Despite what I am about to write, I really do appreciate political journalists who make an effort to contextualize their analysis with some history instead of looking at elections as isolated phenomena determined by game-changing moments. And so Olivia Reingold’s argument in the Free Press, a new media company founded by Bari Weiss, for the existence of something called “DeSantis Democrats” as analogous to the famous Reagan Democrats of a bygone age merits an E for effort — but not a particularly good grade in history or political science.
Let’s start with the fact that Reingold projects Ron DeSantis’s strong performance in the 2022 midterms onto a Republican Party that did not do so well in other states. Is the Florida governor obviously the wave of future or an anomaly? Reingold comes up with a handful of anecdotal accounts of DeSantis flipping Democrats and suggests, without much evidence, that they are illustrative of what’s happening in Florida and across the country as a whole. And here’s where she brings in the Reagan analogies: DeSantis voters, she says, “are not all that dissimilar to the Reagan Democrats who fueled the Republican’s 1980 White House victory”:
Like the Reagan Democrats, the DeSantis Democrats feel condescended to, abandoned by the progressive elites who bankroll Democratic candidates and shape the party’s agenda.
Then, like now, inflation was out of control. Then, like now, the leadership in Washington seemed tired, out of ideas. Then, like now, the country seemed adrift. In 1980, America was losing ground to the communists in Afghanistan and Nicaragua, to the mullahs in Iran. In 2022, it is gripped by a polarization and economic stratification that have been building for years, with eight in ten Americans dissatisfied with how things are going, and two in five fearful a second civil war is on the horizon.
Actually, the Democratic president Reagan vanquished was hardly the vehicle of “progressive elites.” He was Jimmy Carter, the Baptist deacon who ran against Washington in 1976 and was endorsed by an array of southern reactionaries including George Wallace and James Eastland. He then ran for reelection after defeating liberal icon Ted Kennedy in the 1980 primaries. He lost reelection in part because of inflation and unemployment, but nobody back then blamed inflation strictly on Democrats; it began under Richard Nixon and was so bad under Republican governance that his successor, Gerald Ford, launched a feckless but politically essential crusade to “Whip Inflation Now.”
There was a big shift in partisan politics that Reagan benefited from more than he engineered: the abandonment of the Democratic Party by racists not just in the South but among white working-class voters across the country in the wake of the Kennedy and Johnson administration’s championship of civil-rights and voting-rights legislation. It was first manifest in the Nixon landslide of 1972. Carter actually delayed this realignment toward the GOP by his own regional appeal and relative cultural conservatism (in conjunction with the reaction to the Watergate scandals). By 1984, there was no longer any moderate-to-conservative southern Democratic president to allay the realignment of these voters. And, yes, Reagan’s personal qualities helped consummate the transition. It was all, by the way, temporary: By the end of the 1980s, a counter-transition of more progressive former Republicans into the Democratic Party was fully underway, which helped Democrats win the popular vote in all but one of the 21st century’s presidential elections.
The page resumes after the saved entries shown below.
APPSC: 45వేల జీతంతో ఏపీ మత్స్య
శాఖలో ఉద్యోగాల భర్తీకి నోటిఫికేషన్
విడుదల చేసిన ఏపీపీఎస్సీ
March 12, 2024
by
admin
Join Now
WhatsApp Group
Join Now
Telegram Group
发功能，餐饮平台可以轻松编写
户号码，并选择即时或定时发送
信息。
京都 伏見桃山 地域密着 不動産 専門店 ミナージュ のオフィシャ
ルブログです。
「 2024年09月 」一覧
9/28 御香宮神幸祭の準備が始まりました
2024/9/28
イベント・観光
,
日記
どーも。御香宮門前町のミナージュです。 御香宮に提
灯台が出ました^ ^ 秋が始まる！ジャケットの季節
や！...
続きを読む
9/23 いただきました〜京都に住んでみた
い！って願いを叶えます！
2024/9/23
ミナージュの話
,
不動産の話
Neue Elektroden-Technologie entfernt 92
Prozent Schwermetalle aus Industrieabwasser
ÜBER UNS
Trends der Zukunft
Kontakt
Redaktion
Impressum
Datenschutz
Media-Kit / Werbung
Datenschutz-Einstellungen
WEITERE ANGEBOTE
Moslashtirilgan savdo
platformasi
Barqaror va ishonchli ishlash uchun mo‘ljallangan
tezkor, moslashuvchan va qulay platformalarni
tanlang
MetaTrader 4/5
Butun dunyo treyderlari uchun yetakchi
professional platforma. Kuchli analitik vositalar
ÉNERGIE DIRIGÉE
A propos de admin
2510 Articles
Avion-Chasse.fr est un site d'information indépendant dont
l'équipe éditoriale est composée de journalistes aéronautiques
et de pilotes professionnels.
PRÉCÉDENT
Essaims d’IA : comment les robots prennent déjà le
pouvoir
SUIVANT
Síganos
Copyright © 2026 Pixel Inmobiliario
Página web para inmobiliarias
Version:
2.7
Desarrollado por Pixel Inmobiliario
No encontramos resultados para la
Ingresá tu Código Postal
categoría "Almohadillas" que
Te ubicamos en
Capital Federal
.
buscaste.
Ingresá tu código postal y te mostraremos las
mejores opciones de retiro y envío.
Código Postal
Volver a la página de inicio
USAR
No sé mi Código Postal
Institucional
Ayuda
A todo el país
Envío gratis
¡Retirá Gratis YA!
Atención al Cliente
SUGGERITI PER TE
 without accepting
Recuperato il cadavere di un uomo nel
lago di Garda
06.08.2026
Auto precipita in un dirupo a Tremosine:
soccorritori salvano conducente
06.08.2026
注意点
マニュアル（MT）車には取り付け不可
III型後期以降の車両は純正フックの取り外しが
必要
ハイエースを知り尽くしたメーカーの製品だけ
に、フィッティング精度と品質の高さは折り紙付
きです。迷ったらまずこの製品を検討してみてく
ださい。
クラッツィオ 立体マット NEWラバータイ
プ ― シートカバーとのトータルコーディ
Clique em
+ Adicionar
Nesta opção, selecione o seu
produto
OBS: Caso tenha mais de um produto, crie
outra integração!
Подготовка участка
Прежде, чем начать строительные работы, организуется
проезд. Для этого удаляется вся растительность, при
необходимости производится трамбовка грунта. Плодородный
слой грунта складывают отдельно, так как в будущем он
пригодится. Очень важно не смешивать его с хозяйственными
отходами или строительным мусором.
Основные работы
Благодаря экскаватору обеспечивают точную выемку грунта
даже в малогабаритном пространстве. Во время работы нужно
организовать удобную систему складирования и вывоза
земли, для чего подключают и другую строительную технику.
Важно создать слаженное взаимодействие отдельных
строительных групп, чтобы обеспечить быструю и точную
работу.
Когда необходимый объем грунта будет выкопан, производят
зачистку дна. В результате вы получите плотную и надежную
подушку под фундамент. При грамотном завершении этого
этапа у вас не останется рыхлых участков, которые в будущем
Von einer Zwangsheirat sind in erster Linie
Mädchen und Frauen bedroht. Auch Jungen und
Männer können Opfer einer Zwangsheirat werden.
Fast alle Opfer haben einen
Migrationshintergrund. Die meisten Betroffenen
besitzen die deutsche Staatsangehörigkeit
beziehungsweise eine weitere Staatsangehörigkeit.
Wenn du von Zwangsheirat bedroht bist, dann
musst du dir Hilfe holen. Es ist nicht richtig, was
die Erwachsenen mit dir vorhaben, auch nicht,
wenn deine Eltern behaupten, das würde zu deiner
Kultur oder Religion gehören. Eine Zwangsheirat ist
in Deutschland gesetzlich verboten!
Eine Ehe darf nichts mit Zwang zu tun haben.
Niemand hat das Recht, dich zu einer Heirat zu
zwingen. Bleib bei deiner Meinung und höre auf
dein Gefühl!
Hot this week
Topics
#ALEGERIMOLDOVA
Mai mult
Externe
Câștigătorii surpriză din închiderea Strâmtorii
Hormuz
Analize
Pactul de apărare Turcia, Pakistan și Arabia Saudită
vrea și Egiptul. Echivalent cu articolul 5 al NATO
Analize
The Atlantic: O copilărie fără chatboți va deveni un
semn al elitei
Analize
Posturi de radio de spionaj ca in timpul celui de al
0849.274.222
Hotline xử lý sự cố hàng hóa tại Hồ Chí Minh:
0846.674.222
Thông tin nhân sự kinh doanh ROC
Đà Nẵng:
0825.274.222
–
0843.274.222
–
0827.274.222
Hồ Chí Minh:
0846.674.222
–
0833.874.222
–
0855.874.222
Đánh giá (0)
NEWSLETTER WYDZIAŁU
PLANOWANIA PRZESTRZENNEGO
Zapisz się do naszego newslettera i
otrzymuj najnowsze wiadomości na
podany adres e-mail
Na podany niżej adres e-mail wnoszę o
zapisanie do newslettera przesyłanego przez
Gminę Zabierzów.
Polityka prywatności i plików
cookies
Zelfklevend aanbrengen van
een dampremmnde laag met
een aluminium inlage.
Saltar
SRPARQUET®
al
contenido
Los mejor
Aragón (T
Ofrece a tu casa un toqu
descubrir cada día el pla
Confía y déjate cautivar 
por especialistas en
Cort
So the Reagan Democrats were simply part of a realignment that occurred when the two parties finally became identified with liberal and conservative ideological views. Reagan was lionized as a political giant mostly because his act hadn’t alienated soon-to-be-former Republican voters by the time he left office.
As for “DeSantis Democrats?” All we know is that a powerful Republican incumbent governor of an increasingly red state with an inferior Democratic Party had a good midterm election. There’s no particular evidence his appeal is contagious; at this point, he certainly seems far less charismatic than the Gipper. The shift of Latino voters to the GOP, which many Republicans predicted would give them huge gains in 2022, did intensify in DeSantis’s Florida. But it didn’t spread much west of Pensacola and may have been the result of eccentric factors attributable to the particular mix of voters in southern Florida and the fecklessness of the Sunshine State’s Democrats. DeSantis may build a national constituency of voters opposed to a Democratic Party that is committed to equality on economic and cultural issues if he runs for president in 2024, but it’s not a self-evident majority.
Whether you think Reagan himself was racist, he most definitely battened on the transition of racists from one party to the other. A similar trend may serve DeSantis’s presidential ambitions. But if exemplifying a right-wing backlash is all DeSantis has going for him, he may not go much further than becoming a lightning rod for Republicans who want to rid their party of Donald Trump’s influence. The idea that DeSantis represents some sort of new or restored Reaganesque governing coalition is far from passing the laugh test.